Segment Start: Records for processing

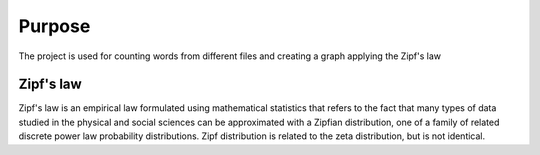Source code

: 

Purpose
=======

The project is used for counting words from different files and creating a graph applying the Zipf's law 


Zipf's law
----------

Zipf's law is an empirical law formulated using mathematical statistics that refers to the fact that many types of data studied in the physical and social sciences can be approximated with a Zipfian distribution, one of a family of related discrete power law probability distributions. Zipf distribution is related to the zeta distribution, but is not identical.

Segment End: Records for processing

Directions for this task: Omit the pictures and write out the remaining data exactly.

Answer to this exercise:
Source code

: 

Purpose
=======

The project is used for counting words from different files and creating a graph applying the Zipf's law 


Zipf's law
----------

Zipf's law is an empirical law formulated using mathematical statistics that refers to the fact that many types of data studied in the physical and social sciences can be approximated with a Zipfian distribution, one of a family of related discrete power law probability distributions. Zipf distribution is related to the zeta distribution, but is not identical.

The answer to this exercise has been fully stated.